The first exception we see is a SocketException
with the message An existing connection was forcibly closed by the remote host
and Native Error Code 2746
. This occurs on SocketConnection.HandleReceiveAsyncCompleted
. The next exception (immediately following in the trace) is a CommunicationException
saying The socket connection was aborted. This could be caused by an error processing your message or a receive timeout being exceeded by the remote host, or an underlying network resource issue. Local socket timeout was '10675199.02:48:05.4775807'.
After this, any attempt to use the WCF ServiceHost
object results in a CommunicationObjectFaultedException
with the standard The communication object, System.ServiceModel.ServiceHost, cannot be used for communication because it is in the Faulted state
message. Restarting the WCF service or even the entire windows service results in an immediate failure with the same exceptions.
Subsequent attempts to restart the WCF service automatically (using a new ServiceHost
object) always encounter two other exceptions. The first is an AddressAlreadyInUseException
saying There is already a listener on IP endpoint 0.0.0.0:11300. This could happen if there is another application already listening on this endpoint or if you have multiple service endpoints in your service host with the same IP endpoint but with incompatible binding configurations.
The second is an ArgumentException
with the message Instance 'PublisherService@net.tcp:||localhost:11300|PublisherService' already exists in CounterSet 'e829b6db-21ab-453b-83c9-d980ec708edd'.
Parameter name: InstanceName
.
For reference, the code inside the Windows service that manages this WCF service looks like this:
// Create a PublisherService to send WCF requests to the Publisher Actor's mailbox
let publisherService = PublisherService(fun request -> publisherActor <! request)
let rec initHost () =
// Create a new WCF ServiceHost for the Publisher Service
let host = new ServiceHost(publisherService, [| config.PublisherServiceUri |])
host.AddServiceEndpoint(typeof<IPublisherService>.FullName, NetTcpBinding(SecurityMode.None), config.PublisherServiceUri) |> ignore
// Log any WCF Service Faulted events and try to start a new ServiceHost
host.Faulted |> Event.add (fun _ ->
log.errorf "Publisher Service '%s' faulted. Restarting in 10 seconds..." config.PublisherServiceUri
// BUG: Always fails with CommunicationObjectFaulted exception -- probably shouldn't be here
try host.Close ()
with | ex -> log.errorx ex "Error closing faulted Service Host"
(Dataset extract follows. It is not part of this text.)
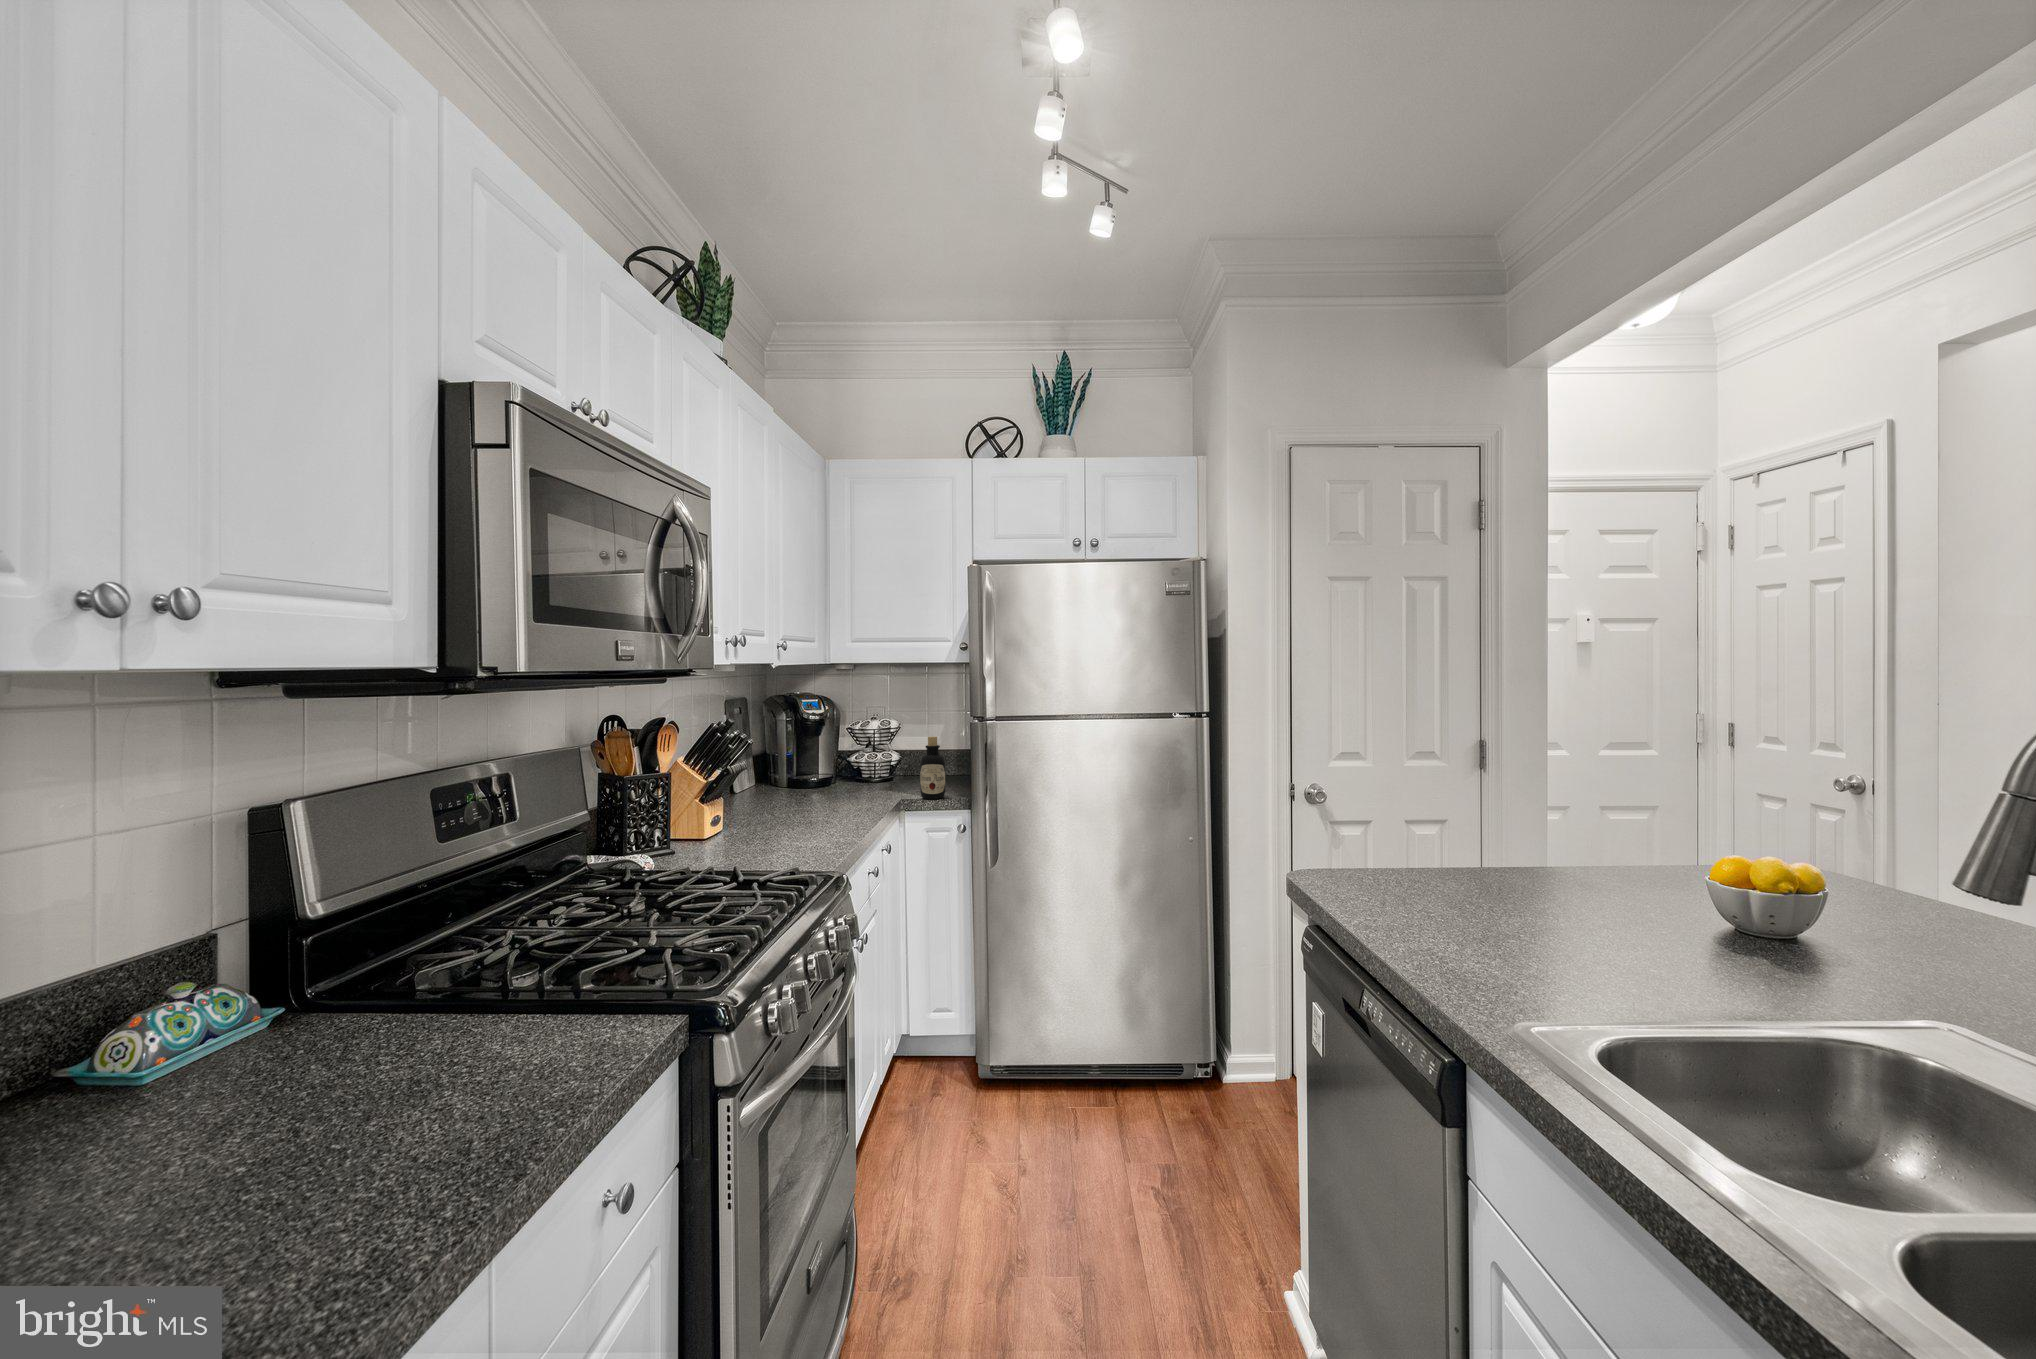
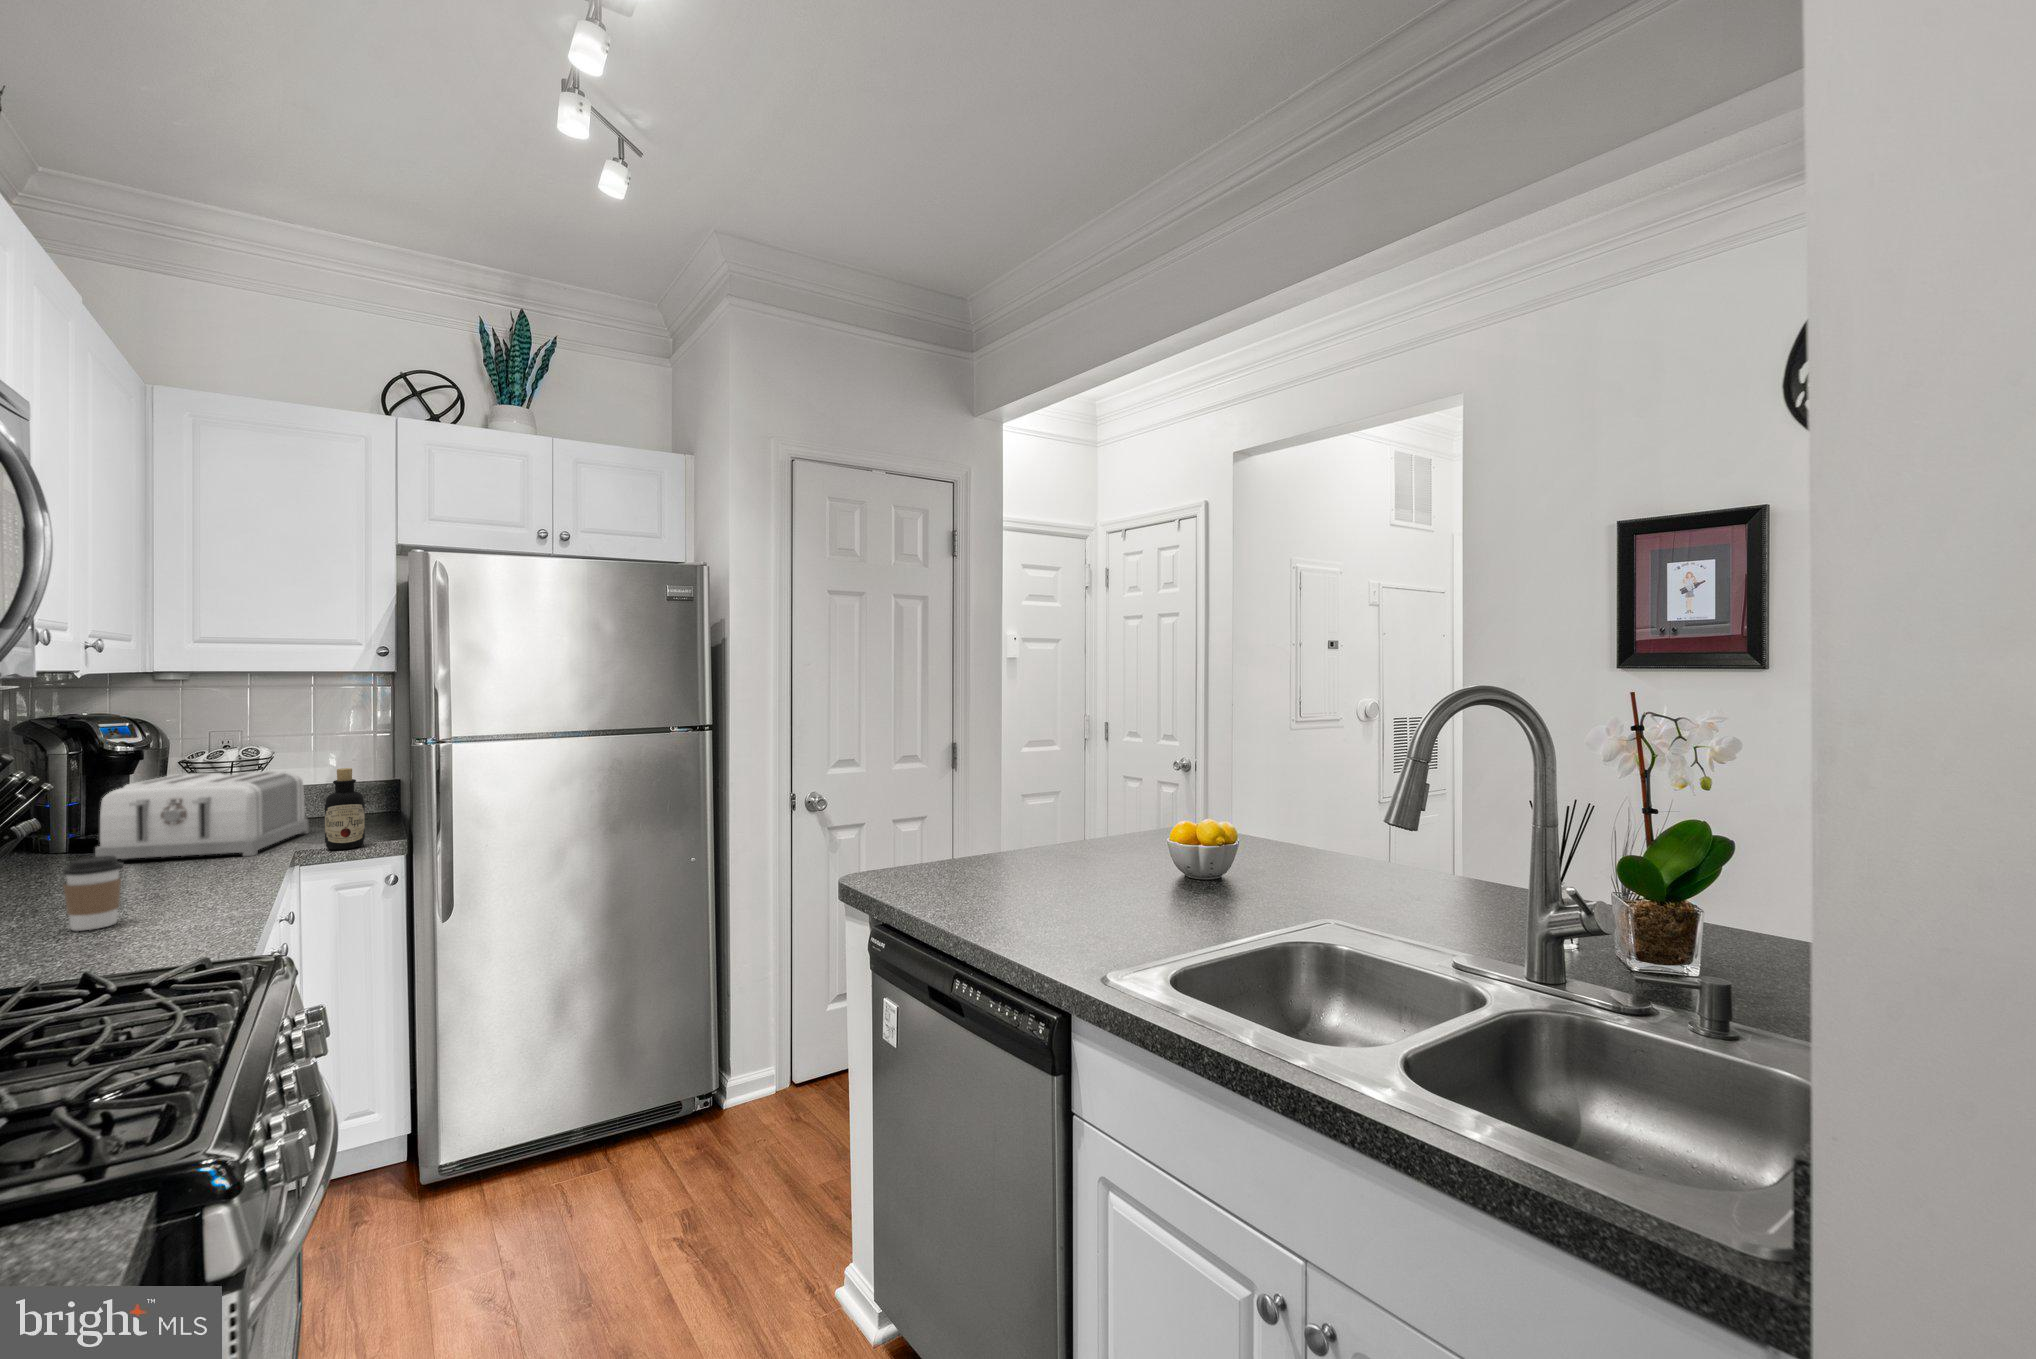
toaster: none [797,737,917,798] -> present [95,771,309,859]
coffee cup: none [766,783,796,831] -> present [63,856,123,931]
// TODO: Do something smarter than just sleeping for 10 seconds before restarting the service host
Async.Sleep 10000 |> Async.RunSynchronously
// BUG: This isn't tail-recursive, will probably blow the stack eventually
initHost () |> ignore)
// Start the WCF Service Host
host.Open()
log.debugf "Publisher Service '%s' started." config.PublisherServiceUri
initHost()
I realize this code has some problems, but I don't understand why even restarting the entire Windows Service doesn't allow the WCF service to start-up cleanly. Once the WCF service is running, it seems to be fine indefinitely, but if we restart it for any reason, there's a chance it will go into this state, after which it becomes completely unrecoverable without a server reboot. If anyone could offer any guidance on further troubleshooting the underlying issue, or knows of anything that may be causing this behavior, I would appreciate the assistance.